Like a lot of folks, I really can't imagine his fate--the emotional turmoil that came from the source of that tragic event. And yet, his life did not end there.

All these years later, Joshua has a job scanning important documents into databases. He verifies that the written documents are consistent with the digital documents they were copied from. He works with other disabled persons, some who have behavioral disorders. From what he tells me, some of his co-workers who have behavior disorders tease him while he’s doing his job.

Joshua is rational. He understands things. His brain is damaged in a way where he has difficulty with motor functions. So for instance, he walks satisfactory, but his pace tends to be measured and slow. As well, he talks slow, and sometimes he stutters. For Joshua, the world around him is out of synch. It moves too fast.

Joshua has an iPod, so I gave him some music. He was thrilled with the 4.7GB DVD of music I made for him. I could see the joy written all over his face. And from that moment on, well, let’s just say it was official--we were definitely friends.

As he began to open up more about who he was and where he’d been, I told Joshua that he didn't have to be sorry anymore--that he wasn't a burden to this world.

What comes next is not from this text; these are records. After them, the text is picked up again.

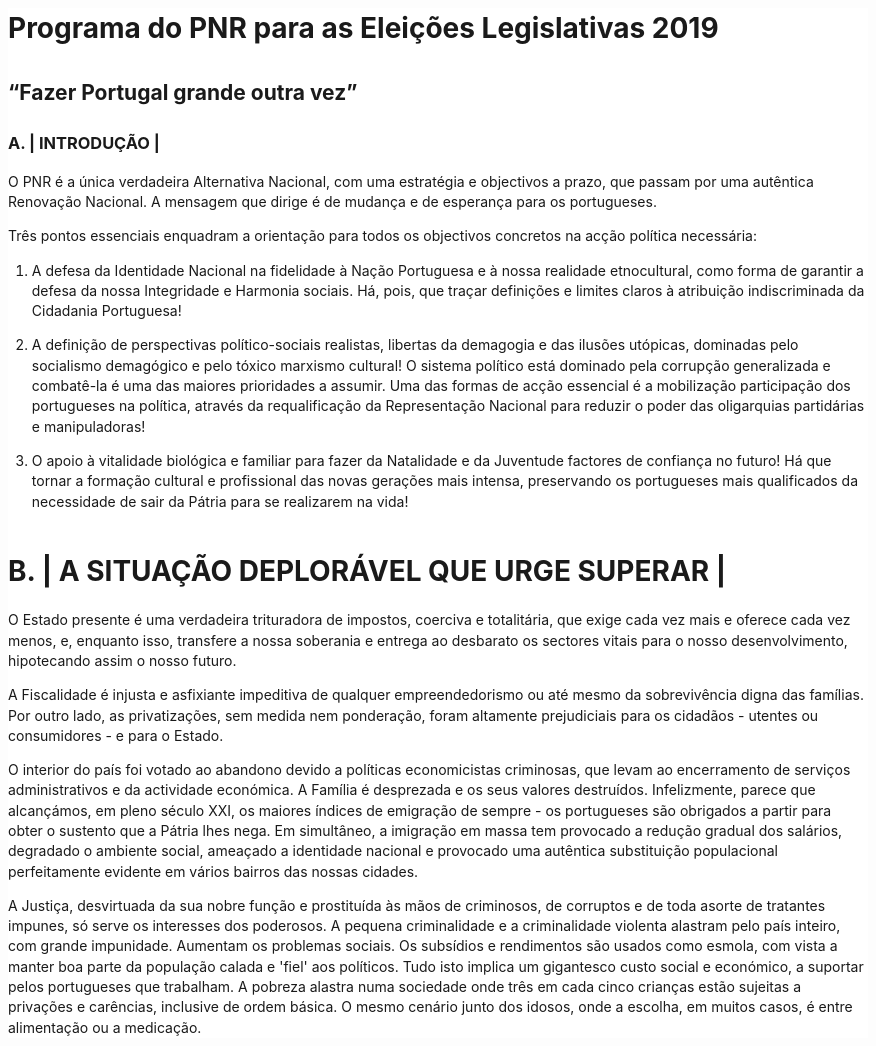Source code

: # Programa do PNR para as Eleições Legislativas 2019
## “Fazer Portugal grande outra vez”

### A. | INTRODUÇÃO |

O PNR é a única verdadeira Alternativa Nacional, com uma estratégia e objectivos a prazo, que passam por uma autêntica Renovação Nacional. A mensagem que dirige é de mudança e de esperança para os portugueses.

Três pontos essenciais enquadram a orientação para todos os objectivos concretos na acção política necessária:

1. A defesa da Identidade Nacional na fidelidade à Nação Portuguesa e à nossa realidade etnocultural, como forma de garantir a defesa da nossa Integridade e Harmonia sociais. Há, pois, que traçar definições e limites claros à atribuição indiscriminada da Cidadania Portuguesa!

2. A definição de perspectivas político-sociais realistas, libertas da demagogia e das ilusões utópicas, dominadas pelo socialismo demagógico e pelo tóxico marxismo cultural! O sistema político está dominado pela corrupção generalizada e combatê-la é uma das maiores prioridades a assumir. Uma das formas de acção essencial é a mobilização participação dos portugueses na política, através da requalificação da Representação Nacional para reduzir o poder das oligarquias partidárias e manipuladoras!

3. O apoio à vitalidade biológica e familiar para fazer da Natalidade e da Juventude factores de confiança no futuro! Há que tornar a formação cultural e profissional das novas gerações mais intensa, preservando os portugueses mais qualificados da necessidade de sair da Pátria para se realizarem na vida!

# B. | A SITUAÇÃO DEPLORÁVEL QUE URGE SUPERAR |

O Estado presente é uma verdadeira trituradora de impostos, coerciva e totalitária, que exige cada vez mais e oferece cada vez menos, e, enquanto isso, transfere a nossa soberania e entrega ao desbarato os sectores vitais para o nosso desenvolvimento, hipotecando assim o nosso futuro.

A Fiscalidade é injusta e asfixiante impeditiva de qualquer empreendedorismo ou até mesmo da sobrevivência digna das famílias. Por outro lado, as privatizações, sem medida nem ponderação, foram altamente prejudiciais para os cidadãos - utentes ou consumidores - e para o Estado.

O interior do país foi votado ao abandono devido a políticas economicistas criminosas, que levam ao encerramento de serviços administrativos e da actividade económica. A Família é desprezada e os seus valores destruídos. Infelizmente, parece que alcançámos, em pleno século XXI, os maiores índices de emigração de sempre - os portugueses são obrigados a partir para obter o sustento que a Pátria lhes nega. Em simultâneo, a imigração em massa tem provocado a redução gradual dos salários, degradado o ambiente social, ameaçado a identidade nacional e provocado uma autêntica substituição populacional perfeitamente evidente em vários bairros das nossas cidades.

A Justiça, desvirtuada da sua nobre função e prostituída às mãos de criminosos, de corruptos e de toda asorte de tratantes impunes, só serve os interesses dos poderosos. A pequena criminalidade e a criminalidade violenta alastram pelo país inteiro, com grande impunidade. Aumentam os problemas sociais. Os subsídios e rendimentos são usados como esmola, com vista a manter boa parte da população calada e 'fiel' aos políticos. Tudo isto implica um gigantesco custo social e económico, a suportar pelos portugueses que trabalham. A pobreza alastra numa sociedade onde três em cada cinco crianças estão sujeitas a privações e carências, inclusive de ordem básica. O mesmo cenário junto dos idosos, onde a escolha, em muitos casos, é entre alimentação ou a medicação.
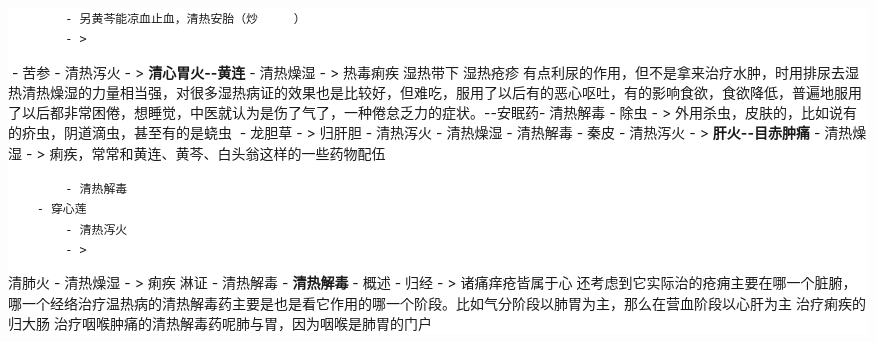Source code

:             - 另黄芩能凉血止血，清热安胎（炒     ）
            - > 
​
        - 苦参
            - 清热泻火
            - > **清心胃火--黄连​**
            - 清热燥湿
            - > 
热毒痢疾
湿热带下
​湿热疮疹
有点利尿的作用，但不是拿来治疗水肿，时用排尿去湿热​
​清热燥湿的力量相当强，对很多湿热病证的效果也是比较好，但难吃，服用了以后有的恶心呕吐，有的影响食欲，食欲降低，普遍地服用了以后都非常困倦，想睡觉，中医就认为是伤了气了，一种倦怠乏力的症状。--安眠药
​
            - 清热解毒
            - 除虫
            - > 
外用杀虫，皮肤的，比如说有的疥虫，阴道滴虫，甚至有的是蛲虫
​
        - 龙胆草
        - > 归肝胆
            - 清热泻火
            - 清热燥湿
            - 清热解毒
        - 秦皮
            - 清热泻火
            - > **肝火--目赤肿痛​**
            - 清热燥湿
            - > 
痢疾​，常常和黄连、黄芩、白头翁这样的一些药物配伍

            - 清热解毒
        - 穿心莲
            - 清热泻火
            - > 
清肺火​
            - 清热燥湿
            - > 
痢疾 淋证​
            - 清热解毒
    - **清热解毒**
        - 概述
            - 归经
            - > 
​诸痛痒疮皆属于心
还考虑到它实际治的疮痈主要在哪一个脏腑，哪一个经络
​治疗温热病的清热解毒药主要是也是看它作用的哪一个阶段。比如气分阶段以肺胃为主，那么在营血阶段以心肝为主
治疗痢疾的归大肠
治疗咽喉肿痛的清热解毒药呢肺与胃，因为咽喉是肺胃的门户
​
​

From his reaction, I don't think anyone had ever told him that before, but I think he really believed me when I said it.

I've known him for about two years now, and I don’t hear him say “I’m sorry” anymore. In fact, I haven't heard him apologize for being himself in at least a year.

So what’s the moral of this story? I suppose each reader will decide that. However, let me just say this: Joshua is a citizen. He’s a productive member of society. He pays taxes, and he’s not a criminal. Joshua is a brother, a son, and a friend. But most importantly, Joshua IS Joshua. He is his own person, with a unique identity, and he no longer has to apologize or feel sorry, because he has come to realize he’s accepted, valued and loved.

Friday, August 13, 2010

We are you too

Hello and welcome to We Are You, a blog about personal empowerment and transformation. 

My name is Doug Bialach, and I’m the site moderator.  I’m also a career professional specializing in digital hardware, content delivery, systems integration, and Internet tools.  I’m a family man and I have a disability.  I’m legally blind in both of my eyes.

In this live journal, I seek to convey information to my peers and the public-at-large about the daily experiences of disabled persons.  It is my hope that in sharing my own life experiences, the whole of the community can become more empowered; particularly as it relates to higher education and employability. 

At the behest of family, colleagues and friends, I will use my personal journeys as an able person living with a disability to tell my story and the story of others, while also providing a useful dialogue that informs of triumphs and challenges beyond conventional wisdom associated with the term “Disability.”

Persons with disabilities are not that different from everyone else.  You are us.  We are you too.